*** Opening Provided entries ***
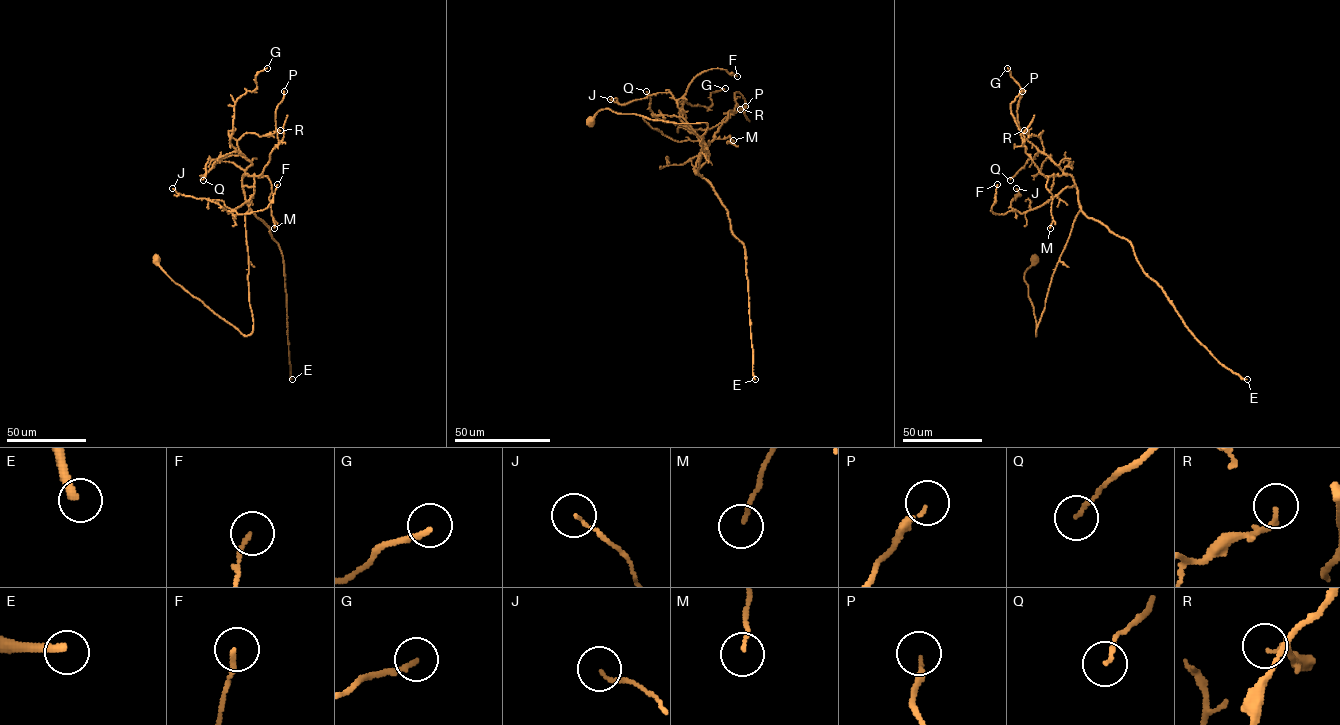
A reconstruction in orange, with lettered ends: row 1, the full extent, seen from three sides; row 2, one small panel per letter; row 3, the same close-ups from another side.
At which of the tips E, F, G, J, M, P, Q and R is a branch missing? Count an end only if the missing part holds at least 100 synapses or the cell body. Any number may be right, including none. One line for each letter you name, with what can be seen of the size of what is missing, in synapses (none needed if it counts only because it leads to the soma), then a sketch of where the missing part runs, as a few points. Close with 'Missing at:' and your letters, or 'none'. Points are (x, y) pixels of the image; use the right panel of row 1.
E: Roughly 160 synapses
Missing at: E

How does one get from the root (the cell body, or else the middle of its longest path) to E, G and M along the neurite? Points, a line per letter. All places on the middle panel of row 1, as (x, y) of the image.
E: (590, 122), (609, 109), (654, 120), (707, 124), (698, 173), (712, 187), (732, 233), (744, 245), (755, 379)
G: (590, 122), (609, 109), (706, 123), (702, 177), (706, 145), (679, 111), (684, 100), (709, 108), (725, 88)
M: (590, 122), (609, 109), (706, 123), (702, 177), (694, 168), (703, 150), (715, 139), (733, 140)

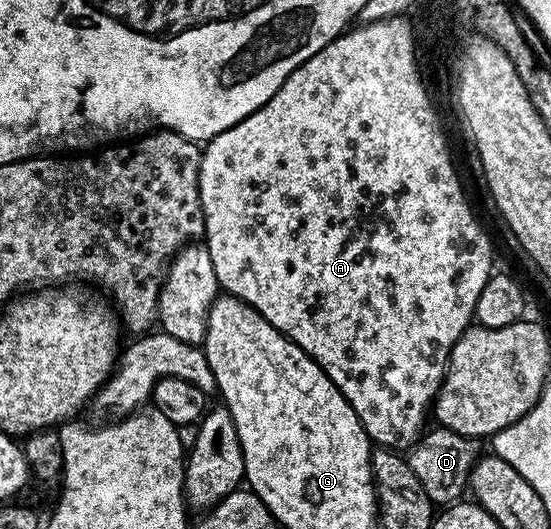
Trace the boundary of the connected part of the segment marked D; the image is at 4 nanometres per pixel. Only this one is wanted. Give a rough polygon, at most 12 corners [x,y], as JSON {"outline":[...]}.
{"outline":[[436,425],[407,448],[434,505],[465,494],[480,443]]}

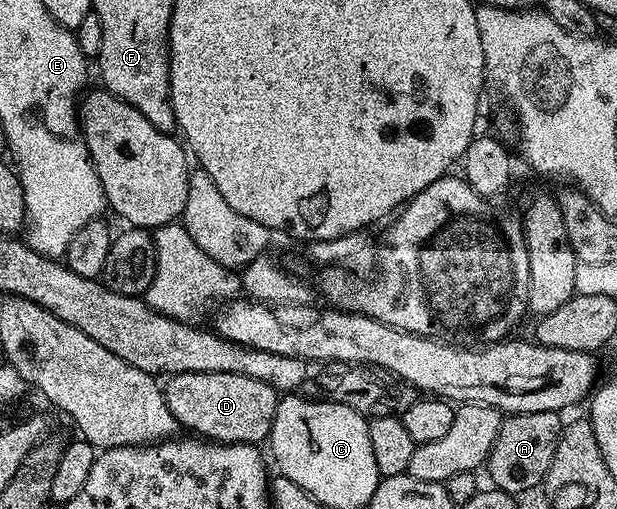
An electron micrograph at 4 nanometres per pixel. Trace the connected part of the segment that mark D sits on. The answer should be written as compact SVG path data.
M179 373L168 376L163 387L167 409L176 417L186 432L214 443L252 443L261 445L269 438L269 430L275 421L275 409L279 393L263 381L243 377L239 373Z

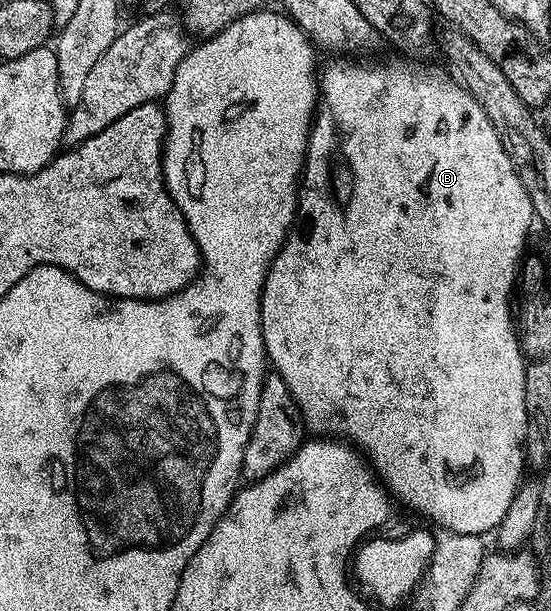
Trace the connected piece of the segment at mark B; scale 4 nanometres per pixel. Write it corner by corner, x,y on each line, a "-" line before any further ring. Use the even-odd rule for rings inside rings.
331,59
327,66
322,66
318,74
319,103
315,107
315,116
311,122
311,134
307,140
307,158
303,160
301,188
297,193
297,216
291,226
285,243
279,248
279,254
267,272
261,295
261,327
263,342
270,368
278,376
285,379
285,387
289,387
289,395
297,403
303,416
303,424
315,435
338,435
348,442
354,443
363,454
368,465
377,474
382,486
396,502
399,501
407,509
436,521
439,529
448,529
450,533
473,533
487,535
487,532
498,530
501,519
505,519
505,511
509,511
509,503
513,503
513,495
519,490
525,474
525,450
523,441
527,438
527,412
525,411
525,371
527,365
522,351
519,349
519,338
515,336
513,324
513,286
517,281
517,270
524,256
523,244
527,241
527,232
531,229
531,221
535,217
529,195
521,185
517,172
509,155
505,155
505,147
501,147
501,139
497,139
497,131
493,131
493,123
489,123
489,115
469,95
458,80
452,79
446,72
434,73
426,69
419,59
403,59
407,61
391,61
388,65
354,65
351,59

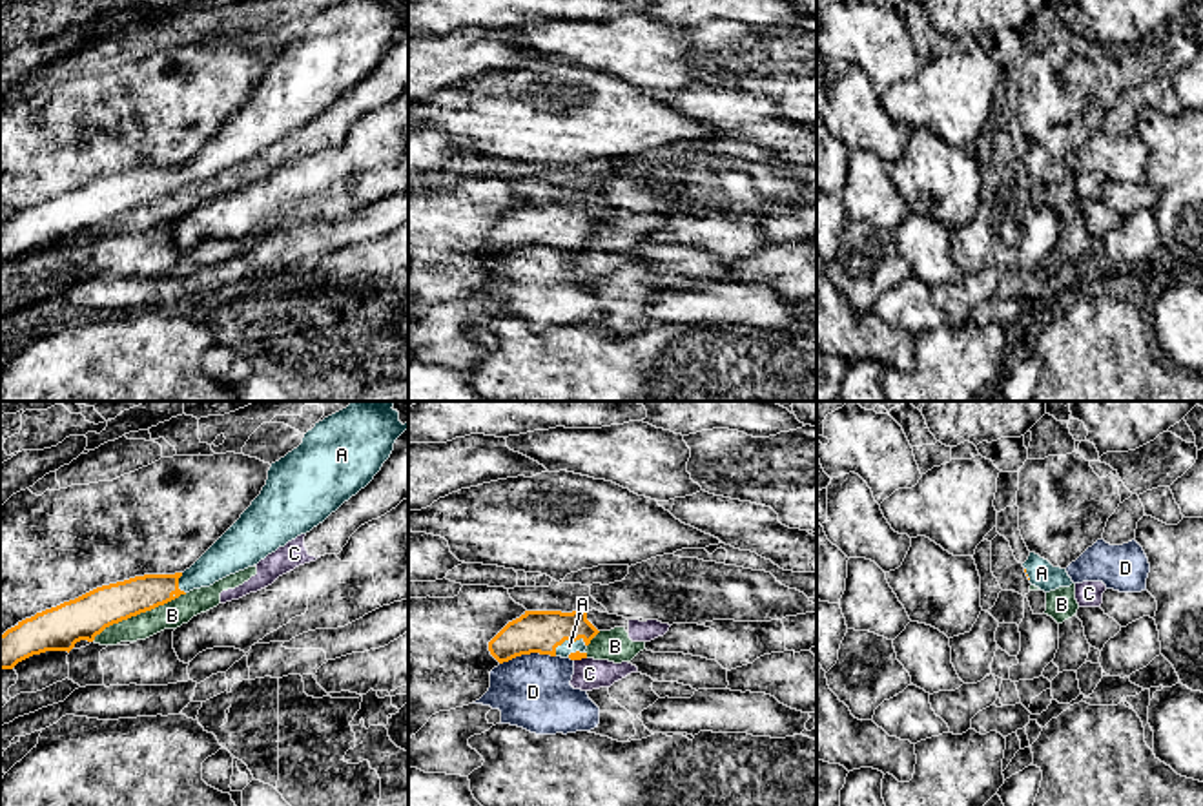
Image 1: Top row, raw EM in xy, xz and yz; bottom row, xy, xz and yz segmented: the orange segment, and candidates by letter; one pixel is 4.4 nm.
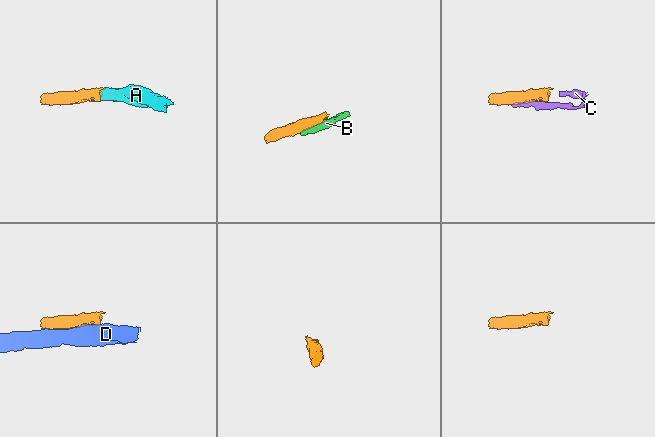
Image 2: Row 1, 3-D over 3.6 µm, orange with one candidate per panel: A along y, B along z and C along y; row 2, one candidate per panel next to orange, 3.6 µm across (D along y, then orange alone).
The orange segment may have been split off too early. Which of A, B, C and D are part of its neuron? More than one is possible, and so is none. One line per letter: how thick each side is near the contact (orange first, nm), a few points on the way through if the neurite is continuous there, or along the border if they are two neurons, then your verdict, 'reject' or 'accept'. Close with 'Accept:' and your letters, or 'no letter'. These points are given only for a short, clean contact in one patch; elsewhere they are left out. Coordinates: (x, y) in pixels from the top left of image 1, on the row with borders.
A: 190/60 nm | across xz (536, 631), (567, 639), (569, 646) | accept
B: 190/120 nm | along xy (186, 593), (113, 622), (92, 640) | reject
C: 40/140 nm | reject
D: 190/340 nm | reject
Accept: A

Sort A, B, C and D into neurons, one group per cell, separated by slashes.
A / B C / D

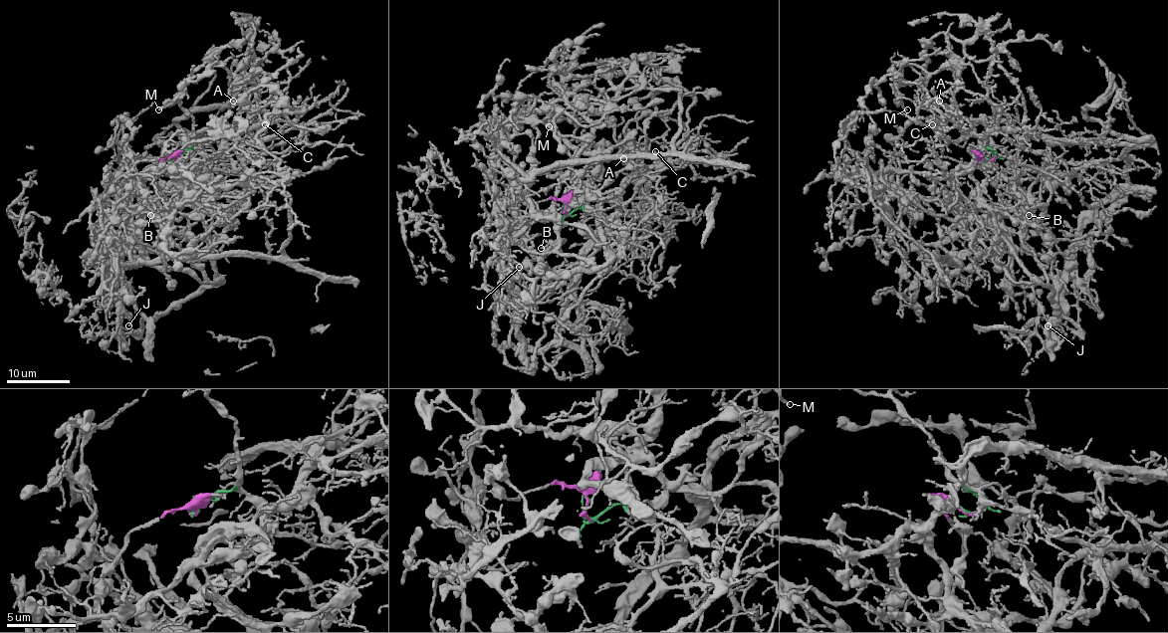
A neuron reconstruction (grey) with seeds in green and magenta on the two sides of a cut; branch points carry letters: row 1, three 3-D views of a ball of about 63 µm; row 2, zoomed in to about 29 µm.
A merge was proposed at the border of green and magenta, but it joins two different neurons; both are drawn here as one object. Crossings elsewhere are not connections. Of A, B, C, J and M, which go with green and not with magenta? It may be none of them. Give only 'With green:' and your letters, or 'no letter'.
With green: A, C, M

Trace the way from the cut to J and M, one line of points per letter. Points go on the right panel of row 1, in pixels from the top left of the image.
J: (992, 158), (979, 158), (985, 181), (977, 190), (974, 249), (990, 227), (1048, 325)
M: (992, 158), (993, 152), (952, 106), (931, 102), (910, 83), (902, 84), (898, 92), (898, 102), (907, 109)

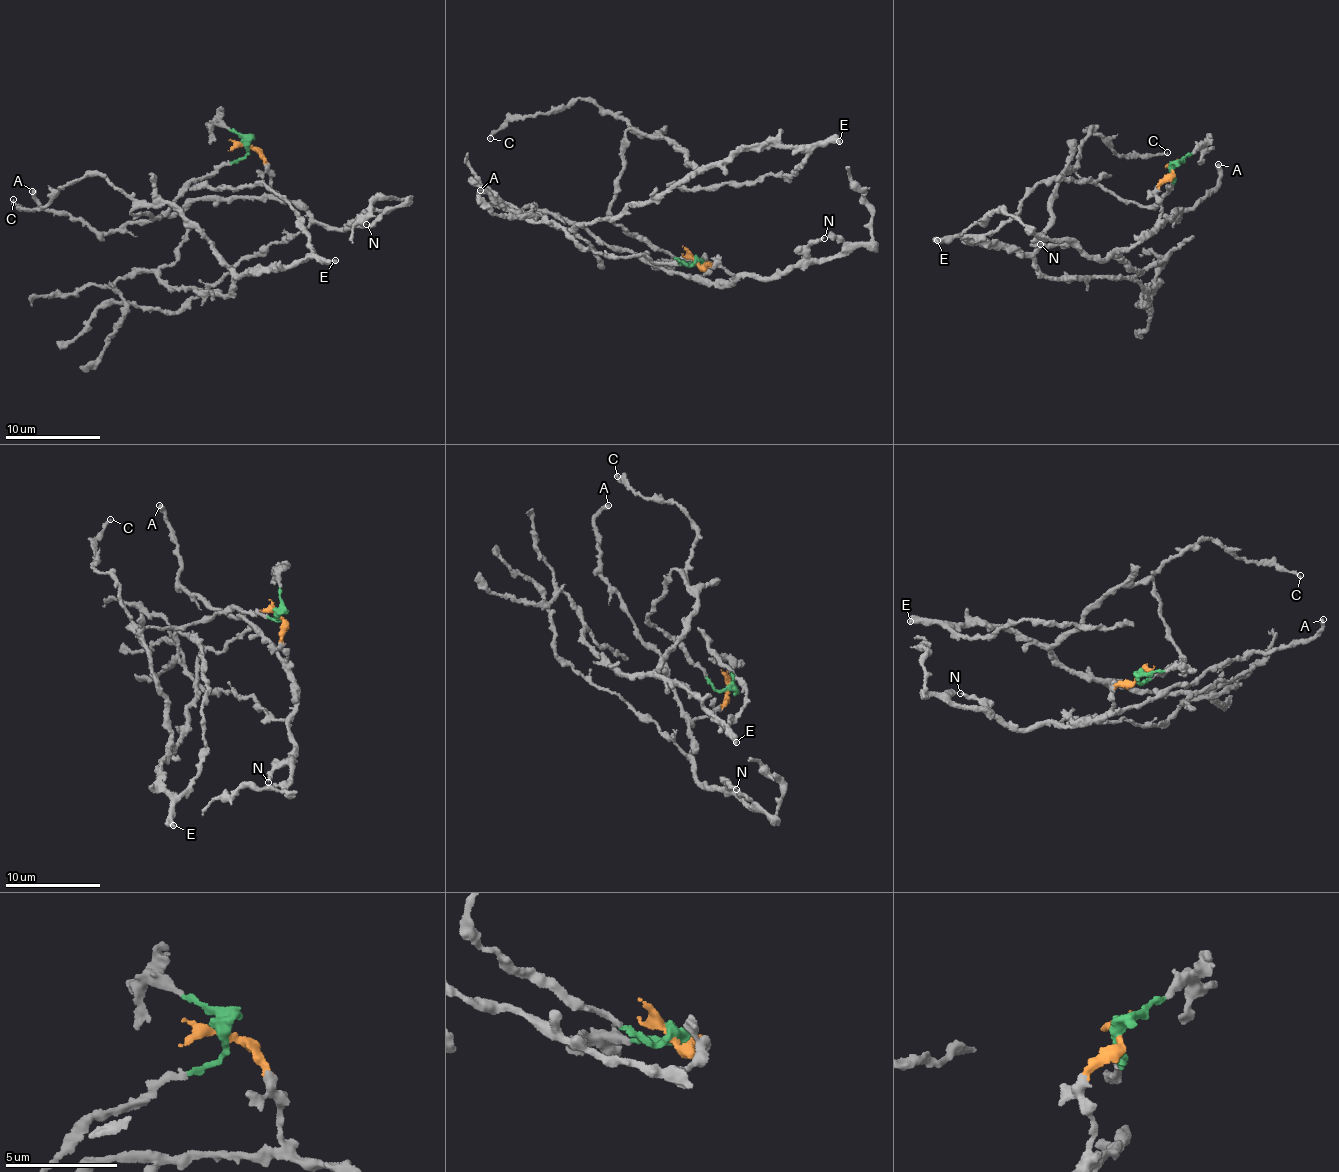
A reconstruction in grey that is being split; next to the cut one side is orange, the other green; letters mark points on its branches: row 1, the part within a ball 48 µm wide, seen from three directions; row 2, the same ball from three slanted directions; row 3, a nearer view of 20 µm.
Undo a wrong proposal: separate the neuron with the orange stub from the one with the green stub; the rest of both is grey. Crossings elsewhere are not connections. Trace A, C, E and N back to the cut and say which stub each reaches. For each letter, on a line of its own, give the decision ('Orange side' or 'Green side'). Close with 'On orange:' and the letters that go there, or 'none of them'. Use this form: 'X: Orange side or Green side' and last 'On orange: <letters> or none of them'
A: Orange side
C: Green side
E: Green side
N: Orange side
On orange: A, N

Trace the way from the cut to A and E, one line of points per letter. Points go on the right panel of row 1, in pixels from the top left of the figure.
A: (1171, 168), (1159, 187), (1160, 220), (1201, 201), (1216, 186), (1217, 164)
E: (1171, 168), (1175, 179), (1152, 206), (1119, 199), (1073, 170), (1060, 174), (1029, 252), (936, 240)

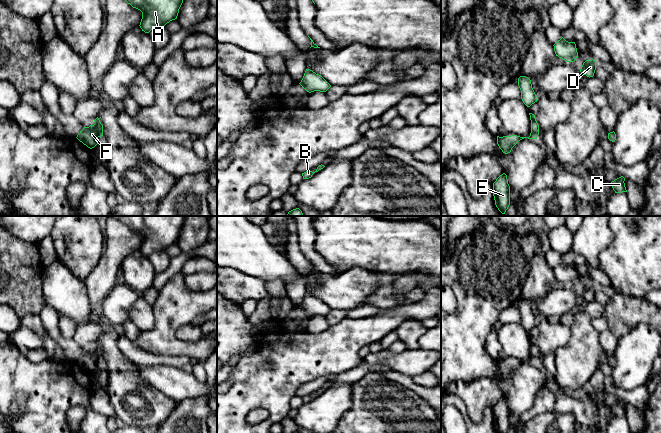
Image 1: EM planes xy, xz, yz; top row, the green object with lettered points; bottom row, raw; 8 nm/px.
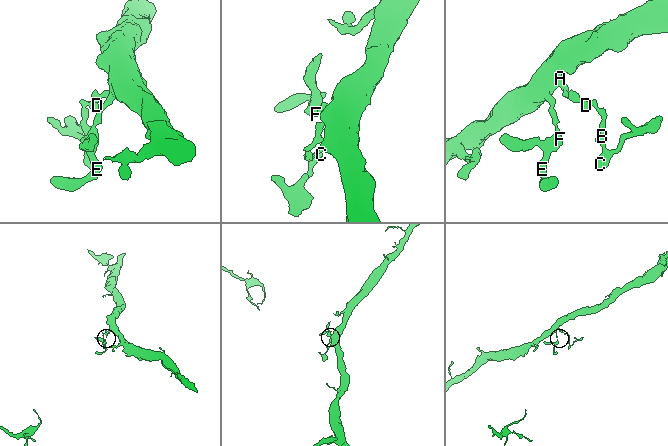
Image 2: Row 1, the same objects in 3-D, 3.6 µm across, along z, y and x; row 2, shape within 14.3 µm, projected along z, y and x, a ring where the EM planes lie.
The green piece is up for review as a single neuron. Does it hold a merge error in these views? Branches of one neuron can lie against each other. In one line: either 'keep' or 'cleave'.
keep

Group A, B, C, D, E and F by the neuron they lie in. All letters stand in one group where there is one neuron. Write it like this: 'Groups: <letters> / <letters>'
Groups: A B C D E F

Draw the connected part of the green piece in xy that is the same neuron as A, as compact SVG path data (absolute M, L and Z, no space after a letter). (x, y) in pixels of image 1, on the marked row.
M125 0L142 12L140 28L149 33L153 28L164 27L177 19L183 0Z

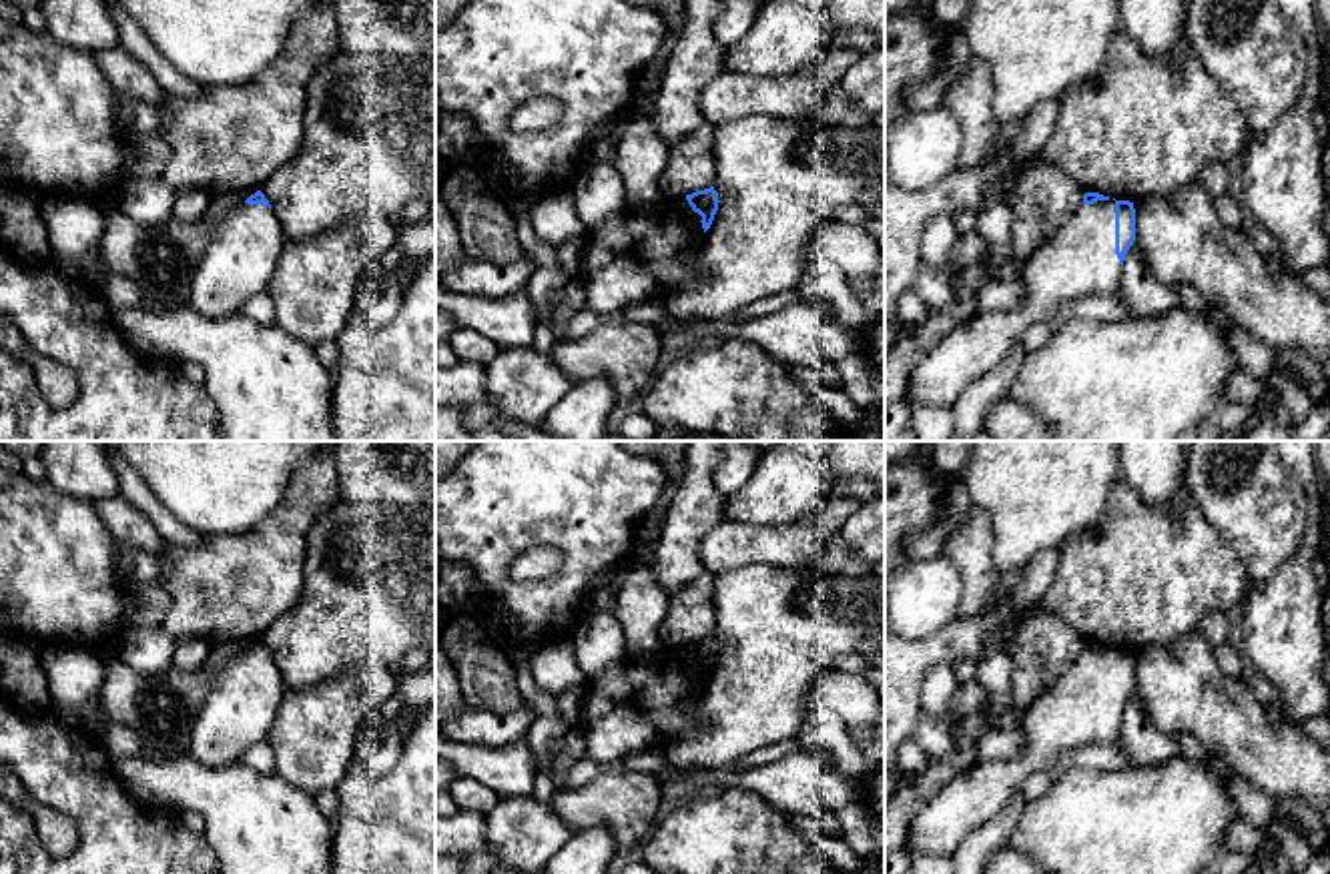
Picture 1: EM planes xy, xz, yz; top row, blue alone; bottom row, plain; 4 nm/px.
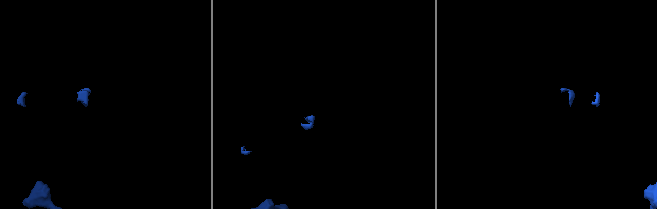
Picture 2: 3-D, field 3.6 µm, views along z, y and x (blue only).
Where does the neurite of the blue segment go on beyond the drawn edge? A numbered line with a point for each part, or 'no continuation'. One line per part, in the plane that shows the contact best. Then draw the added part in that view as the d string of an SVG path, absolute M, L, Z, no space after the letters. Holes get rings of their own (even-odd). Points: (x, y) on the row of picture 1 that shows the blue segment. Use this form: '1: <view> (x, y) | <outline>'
1: yz (1080, 261) | M1097 200L1079 204L1071 218L1045 241L1021 267L1019 281L1023 303L1015 311L983 313L971 323L957 327L941 339L911 373L905 391L907 403L949 405L953 407L959 393L973 381L995 369L1033 323L1049 323L1061 305L1083 297L1113 295L1121 285L1121 265L1115 255L1115 200Z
*** Closing Provided entries ***
Starting at the line containing "Trace the way from the cut to J" and stopping at the line containing "Image 1: EM", output each line exactly as it appears above. Leave out the pictures.

→ **Response for this exercise**
Trace the way from the cut to J and M, one line of points per letter. Points go on the right panel of row 1, in pixels from the top left of the image.
J: (992, 158), (979, 158), (985, 181), (977, 190), (974, 249), (990, 227), (1048, 325)
M: (992, 158), (993, 152), (952, 106), (931, 102), (910, 83), (902, 84), (898, 92), (898, 102), (907, 109)

A reconstruction in grey that is being split; next to the cut one side is orange, the other green; letters mark points on its branches: row 1, the part within a ball 48 µm wide, seen from three directions; row 2, the same ball from three slanted directions; row 3, a nearer view of 20 µm.
Undo a wrong proposal: separate the neuron with the orange stub from the one with the green stub; the rest of both is grey. Crossings elsewhere are not connections. Trace A, C, E and N back to the cut and say which stub each reaches. For each letter, on a line of its own, give the decision ('Orange side' or 'Green side'). Close with 'On orange:' and the letters that go there, or 'none of them'. Use this form: 'X: Orange side or Green side' and last 'On orange: <letters> or none of them'
A: Orange side
C: Green side
E: Green side
N: Orange side
On orange: A, N

Trace the way from the cut to A and E, one line of points per letter. Points go on the right panel of row 1, in pixels from the top left of the figure.
A: (1171, 168), (1159, 187), (1160, 220), (1201, 201), (1216, 186), (1217, 164)
E: (1171, 168), (1175, 179), (1152, 206), (1119, 199), (1073, 170), (1060, 174), (1029, 252), (936, 240)

Image 1: EM planes xy, xz, yz; top row, the green object with lettered points; bottom row, raw; 8 nm/px.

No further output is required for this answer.